# [WHAT THE EXERCISE ASKS]
Select and copy every line of the records that contains the word "препарата". Matches must have the same case.

# [DATA UNDER STUDY]
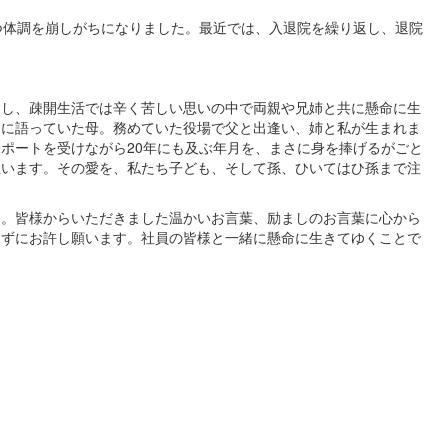
つ体調を崩しがちになりました。最近では、入退院を繰り返し、退院
し、疎開生活では辛く苦しい思いの中で両親や兄姉と共に懸命に生
うに語っていた母。務めていた役場で父と出逢い、姉と私が生まれま
ポートを受けながら20年にも及ぶ年月を、まさに身を捧げるがごと
思います。その愛を、私たち子ども、そして孫、ひいてはひ孫まで注
。皆様からいただきました温かいお言葉、励ましのお言葉に心から
らずにお許し願います。社員の皆様と一緒に懸命に生きてゆくことで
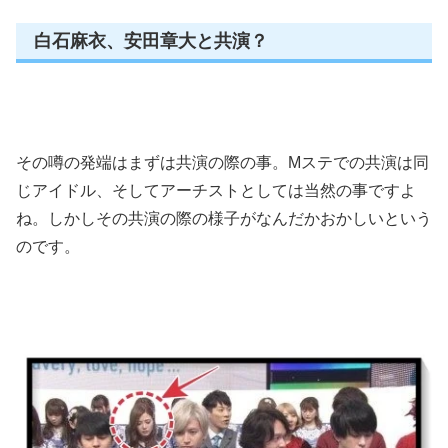
白石麻衣、安田章大と共演？
その噂の発端はまずは共演の際の事。Mステでの共演は同
じアイドル、そしてアーチストとしては当然の事ですよ
ね。しかしその共演の際の様子がなんだかおかしいという
のです。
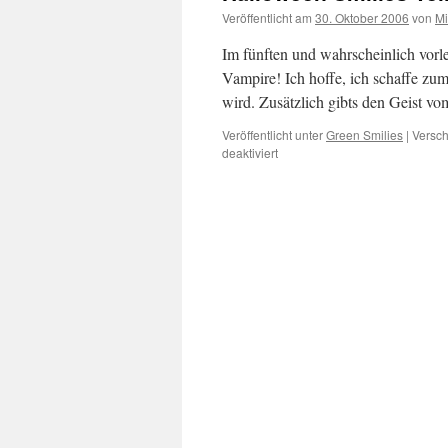
Veröffentlicht am
30. Oktober 2006
von
Mi
Im fünften und wahrscheinlich vorl
Vampire! Ich hoffe, ich schaffe zum
wird. Zusätzlich gibts den Geist v
Veröffentlicht unter
Green Smilies
|
Versch
für
deaktiviert
Halloween
Smilies
Teil
V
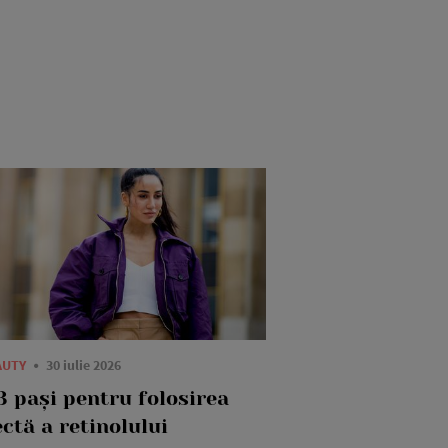
AUTY
30 iulie 2026
3 pași pentru folosirea
ctă a retinolului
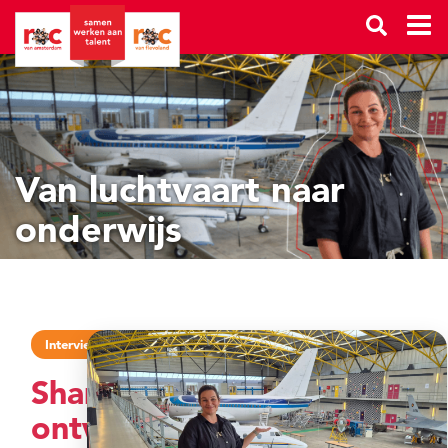
Van luchtvaart naar
onderwijs
Interview
Shanna
ontwikkelt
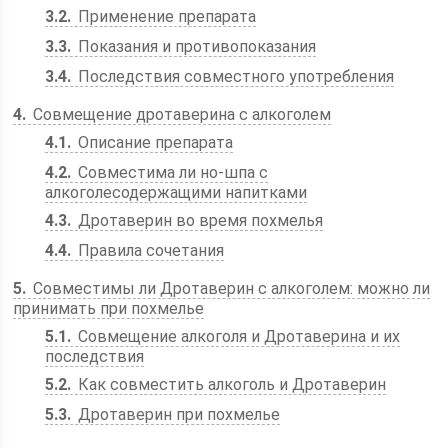
3.2
Применение препарата
3.3
Показания и противопоказания
3.4
Последствия совместного употребления
4
Совмещение дротаверина с алкоголем
4.1
Описание препарата
4.2
Совместима ли но-шпа с
алкоголесодержащими напитками
4.3
Дротаверин во время похмелья
4.4
Правила сочетания
5
Совместимы ли Дротаверин с алкоголем: можно ли
принимать при похмелье
5.1
Совмещение алкоголя и Дротаверина и их
последствия
5.2
Как совместить алкоголь и Дротаверин
5.3
Дротаверин при похмелье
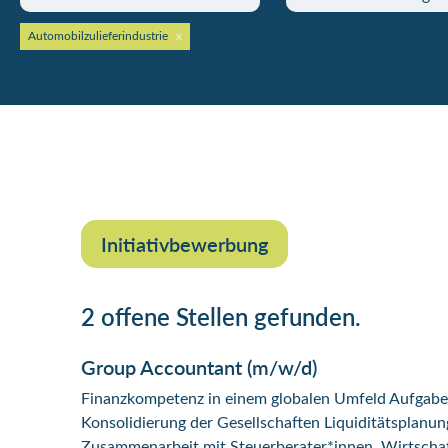
Automobilzulieferindustrie
Initiativbewerbung
2 offene Stellen gefunden.
Group Accountant (m/w/d)
Finanzkompetenz in einem globalen Umfeld Aufgabe
Konsolidierung der Gesellschaften Liquiditätsplanun
Zusammenarbeit mit Steuerberater*innen, Wirtschaf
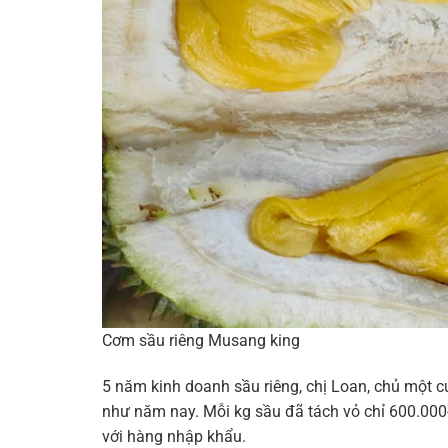
Cơm sầu riêng Musang king
5 năm kinh doanh sầu riêng, chị Loan, chủ một cử
như năm nay. Mỗi kg sầu đã tách vỏ chỉ 600.000
với hàng nhập khẩu.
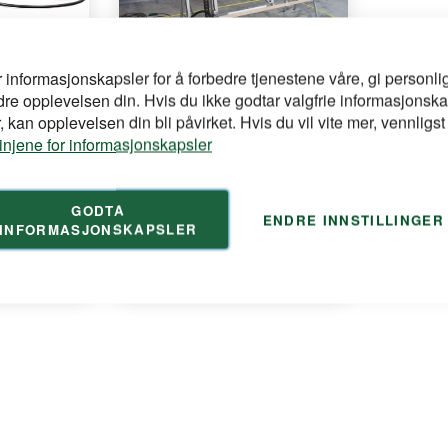
r informasjonskapsler for å forbedre tjenestene våre, gi personlig
dre opplevelsen din. Hvis du ikke godtar valgfrie informasjonska
KOBOTS
 kan opplevelsen din bli påvirket. Hvis du vil vite mer, vennligst
Pro
Kobots skjærerobot
linjene for informasjonskapsler
1250x3050mm
Kobots 1230 er den aller største
modellen i Kobots- ...
GODTA
ENDRE INNSTILLINGER
INFORMASJONSKAPSLER
for å se din
Logg inn
pris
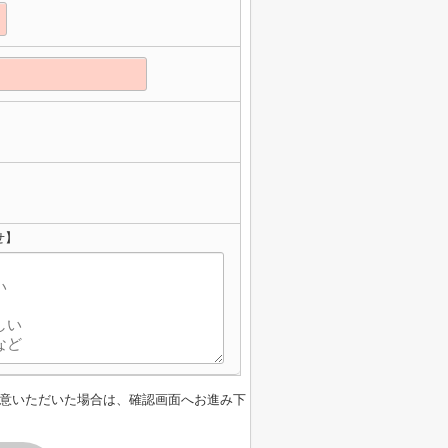
せ】
意いただいた場合は、確認画面へお進み下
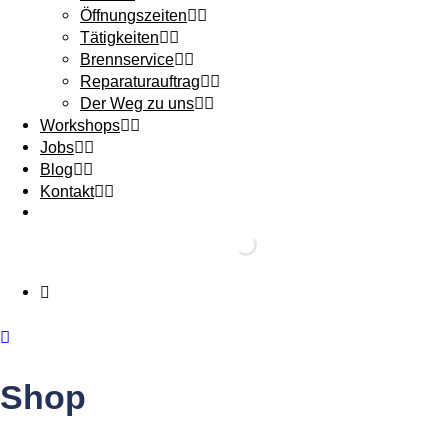
Öffnungszeiten
Tätigkeiten
Brennservice
Reparaturauftrag
Der Weg zu uns
Workshops
Jobs
Blog
Kontakt
Shop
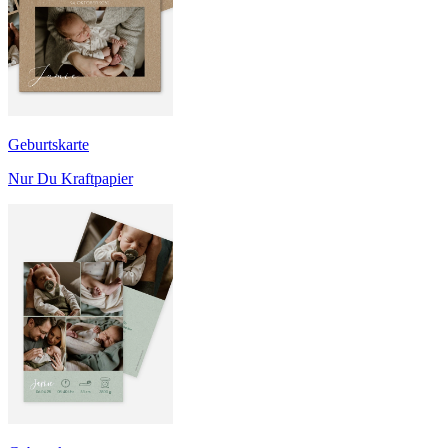
Geburtskarte
Nur Du Kraftpapier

# [EXERCISE OUTPUT]
Применение препарата
Описание препарата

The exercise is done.